IN 30 years' time, I predict a shortage of peacemakers in Gaza - and here is the reason why.

Israel insists that it does not target civilians, and maybe this is so; Hamas denies using civilians as human shields, which possibly is true. But none of these assurances reassures anyone on the Gaza Strip - an overcrowded slice of land of nearly two million souls, where the children have nowhere to hide.

The UN reported recently that a child was dying in Gaza every hour. This statistic of death is shocking; but, in time, those children left alive may prove more so. Uniquely among mammals, the human brain forms in successive interactions with the environment around it. So how will these young brains be handling life in 30 years' time?
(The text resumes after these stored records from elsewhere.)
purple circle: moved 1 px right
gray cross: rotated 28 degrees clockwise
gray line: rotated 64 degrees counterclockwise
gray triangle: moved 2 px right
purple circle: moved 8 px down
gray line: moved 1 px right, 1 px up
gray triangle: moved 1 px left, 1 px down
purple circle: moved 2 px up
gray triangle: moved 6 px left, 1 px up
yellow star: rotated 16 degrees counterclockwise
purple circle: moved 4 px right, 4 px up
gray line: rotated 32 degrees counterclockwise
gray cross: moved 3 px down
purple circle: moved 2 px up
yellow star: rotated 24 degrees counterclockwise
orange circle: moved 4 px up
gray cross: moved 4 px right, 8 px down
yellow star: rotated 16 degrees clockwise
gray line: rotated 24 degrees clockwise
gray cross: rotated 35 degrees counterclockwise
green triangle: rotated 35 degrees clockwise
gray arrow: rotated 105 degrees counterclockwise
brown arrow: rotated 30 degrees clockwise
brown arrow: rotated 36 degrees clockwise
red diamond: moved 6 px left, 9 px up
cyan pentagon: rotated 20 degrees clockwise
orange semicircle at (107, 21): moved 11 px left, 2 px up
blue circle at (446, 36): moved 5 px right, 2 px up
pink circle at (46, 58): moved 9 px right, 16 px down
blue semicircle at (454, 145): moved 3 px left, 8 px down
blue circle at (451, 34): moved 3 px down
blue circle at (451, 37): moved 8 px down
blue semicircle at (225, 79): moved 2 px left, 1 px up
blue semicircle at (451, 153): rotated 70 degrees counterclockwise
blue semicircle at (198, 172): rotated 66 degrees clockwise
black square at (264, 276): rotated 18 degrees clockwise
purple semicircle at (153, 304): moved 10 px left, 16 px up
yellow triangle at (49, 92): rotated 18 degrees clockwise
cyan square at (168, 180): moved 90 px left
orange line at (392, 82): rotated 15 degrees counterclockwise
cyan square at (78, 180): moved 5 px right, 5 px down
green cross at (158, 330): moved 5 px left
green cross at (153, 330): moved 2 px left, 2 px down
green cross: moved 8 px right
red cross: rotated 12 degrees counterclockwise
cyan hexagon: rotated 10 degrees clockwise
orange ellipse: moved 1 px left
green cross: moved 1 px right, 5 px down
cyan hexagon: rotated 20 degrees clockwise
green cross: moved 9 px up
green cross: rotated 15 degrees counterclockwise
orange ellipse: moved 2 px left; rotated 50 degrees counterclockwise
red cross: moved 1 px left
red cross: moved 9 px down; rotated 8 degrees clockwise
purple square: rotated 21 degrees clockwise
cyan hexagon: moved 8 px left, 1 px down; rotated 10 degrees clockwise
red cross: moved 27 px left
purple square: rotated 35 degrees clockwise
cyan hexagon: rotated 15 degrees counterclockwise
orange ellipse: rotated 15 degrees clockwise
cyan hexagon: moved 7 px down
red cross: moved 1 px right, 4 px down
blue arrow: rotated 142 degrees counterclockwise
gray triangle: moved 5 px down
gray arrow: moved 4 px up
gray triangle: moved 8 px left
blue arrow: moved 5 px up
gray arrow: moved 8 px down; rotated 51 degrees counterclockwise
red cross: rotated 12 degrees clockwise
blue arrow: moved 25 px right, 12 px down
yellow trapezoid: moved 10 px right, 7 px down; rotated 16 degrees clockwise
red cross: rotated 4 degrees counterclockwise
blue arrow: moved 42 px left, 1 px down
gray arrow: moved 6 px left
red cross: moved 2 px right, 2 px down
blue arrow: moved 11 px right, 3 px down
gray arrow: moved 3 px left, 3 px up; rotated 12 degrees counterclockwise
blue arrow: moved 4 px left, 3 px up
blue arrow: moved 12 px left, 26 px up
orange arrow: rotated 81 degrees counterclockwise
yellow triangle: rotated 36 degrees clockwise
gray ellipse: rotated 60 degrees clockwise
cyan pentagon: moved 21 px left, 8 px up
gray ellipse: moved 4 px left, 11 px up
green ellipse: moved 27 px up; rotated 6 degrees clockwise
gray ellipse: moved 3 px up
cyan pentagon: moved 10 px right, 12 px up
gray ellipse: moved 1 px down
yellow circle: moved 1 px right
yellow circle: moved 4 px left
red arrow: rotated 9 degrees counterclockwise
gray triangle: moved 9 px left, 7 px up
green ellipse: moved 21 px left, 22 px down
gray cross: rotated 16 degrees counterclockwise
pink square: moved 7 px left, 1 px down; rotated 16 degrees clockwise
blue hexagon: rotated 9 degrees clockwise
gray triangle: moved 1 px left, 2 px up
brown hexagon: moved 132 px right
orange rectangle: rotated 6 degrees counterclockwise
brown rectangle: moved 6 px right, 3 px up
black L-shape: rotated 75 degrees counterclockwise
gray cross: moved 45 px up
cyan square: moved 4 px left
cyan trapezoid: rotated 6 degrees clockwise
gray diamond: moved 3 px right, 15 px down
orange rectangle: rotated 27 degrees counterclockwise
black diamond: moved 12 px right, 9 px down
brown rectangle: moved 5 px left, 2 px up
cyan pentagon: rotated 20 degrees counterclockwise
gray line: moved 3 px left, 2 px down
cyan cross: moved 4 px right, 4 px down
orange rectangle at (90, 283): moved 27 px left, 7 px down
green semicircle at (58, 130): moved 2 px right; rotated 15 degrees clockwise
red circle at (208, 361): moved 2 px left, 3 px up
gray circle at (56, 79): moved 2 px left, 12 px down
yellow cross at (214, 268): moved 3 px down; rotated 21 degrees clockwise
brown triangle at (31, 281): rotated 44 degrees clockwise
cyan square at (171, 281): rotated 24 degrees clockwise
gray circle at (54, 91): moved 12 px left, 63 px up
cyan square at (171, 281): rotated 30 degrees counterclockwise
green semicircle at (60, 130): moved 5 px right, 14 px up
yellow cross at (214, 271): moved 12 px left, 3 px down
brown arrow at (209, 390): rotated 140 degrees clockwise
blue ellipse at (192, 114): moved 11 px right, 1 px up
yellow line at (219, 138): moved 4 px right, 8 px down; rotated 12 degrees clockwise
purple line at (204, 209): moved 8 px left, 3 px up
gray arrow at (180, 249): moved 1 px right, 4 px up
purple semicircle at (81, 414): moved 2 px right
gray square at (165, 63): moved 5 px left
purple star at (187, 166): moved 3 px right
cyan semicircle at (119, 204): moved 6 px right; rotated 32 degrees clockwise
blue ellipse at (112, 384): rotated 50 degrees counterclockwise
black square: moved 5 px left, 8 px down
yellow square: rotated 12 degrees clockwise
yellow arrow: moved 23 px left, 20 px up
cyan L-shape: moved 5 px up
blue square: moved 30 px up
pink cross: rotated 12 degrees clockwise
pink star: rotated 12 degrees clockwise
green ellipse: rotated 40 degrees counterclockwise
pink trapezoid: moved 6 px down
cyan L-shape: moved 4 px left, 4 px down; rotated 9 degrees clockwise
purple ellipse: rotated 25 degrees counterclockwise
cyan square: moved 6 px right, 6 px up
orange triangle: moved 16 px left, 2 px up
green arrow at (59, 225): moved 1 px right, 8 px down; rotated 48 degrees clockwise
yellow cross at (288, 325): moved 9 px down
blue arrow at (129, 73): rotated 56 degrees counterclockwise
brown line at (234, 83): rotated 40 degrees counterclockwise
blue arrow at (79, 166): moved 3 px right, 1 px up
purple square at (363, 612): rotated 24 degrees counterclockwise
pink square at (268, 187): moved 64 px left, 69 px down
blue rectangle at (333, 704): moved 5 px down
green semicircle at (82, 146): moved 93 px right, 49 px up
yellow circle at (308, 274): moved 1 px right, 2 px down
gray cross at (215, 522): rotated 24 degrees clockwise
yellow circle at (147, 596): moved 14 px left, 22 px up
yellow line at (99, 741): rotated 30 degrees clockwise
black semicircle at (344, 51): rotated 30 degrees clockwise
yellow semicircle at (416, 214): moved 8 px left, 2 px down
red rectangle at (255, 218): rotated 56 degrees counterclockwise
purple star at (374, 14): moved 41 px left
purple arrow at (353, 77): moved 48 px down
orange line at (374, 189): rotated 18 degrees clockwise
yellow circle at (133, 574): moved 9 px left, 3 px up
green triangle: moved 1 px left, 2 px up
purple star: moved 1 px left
Whether we are born in Grantham or Gaza, our early experiences are the bones of our emotional life. They are the times that the neuroscientist Doug Watt refers to as "unrememberable but unforgettable". We cannot consciously remember any of these things, and yet they are held in our bodies, which will react in their own way down the years.

In Gaza, there is no safe place for the child; and the fear experienced will be extreme. The child's brain will respond to these feelings of powerlessness by flooding the body with the "biochemical of fear", cortisol. This will focus on the immediate stress, while putting other bodily systems on hold until the danger is dealt with.

Where there is a care-giver to calm the child's fear, the cortisol levels will be reduced. But war often denies this possibility by murdering the care-giver. Probably the most stressful experience for a baby or toddler is to be separated from this figure; and if bomb or bullet removes him or her, the child, already in fear, is dropped into a deeper hell, with lasting consequences.

As the psychotherapist Sue Gerhardt reminds us, the Romanian orphans who had virtually no mothering have brains much less able to cope with stress. They had no one to help them regulate their feelings when small; so, in adult life, they will find it hard to resolve difficult feelings by talking. They will either withdraw or fight. For this reason, every war kills its own peace process, creating a generation ill-equipped for negotiation.

In a study of 41 murderers' brains, compared with 41 "controls" of similar age and sex, all the murderers were found to have dysfunctional pre-frontal cortexes. The parts of the brain normally used for social responses, empathy, and self-control were invisibly handicapped by experiences from their early years. They therefore had to rely on more primitive responses to get what they wanted.

So we won't expect many young survivors in Gaza to become peacemakers.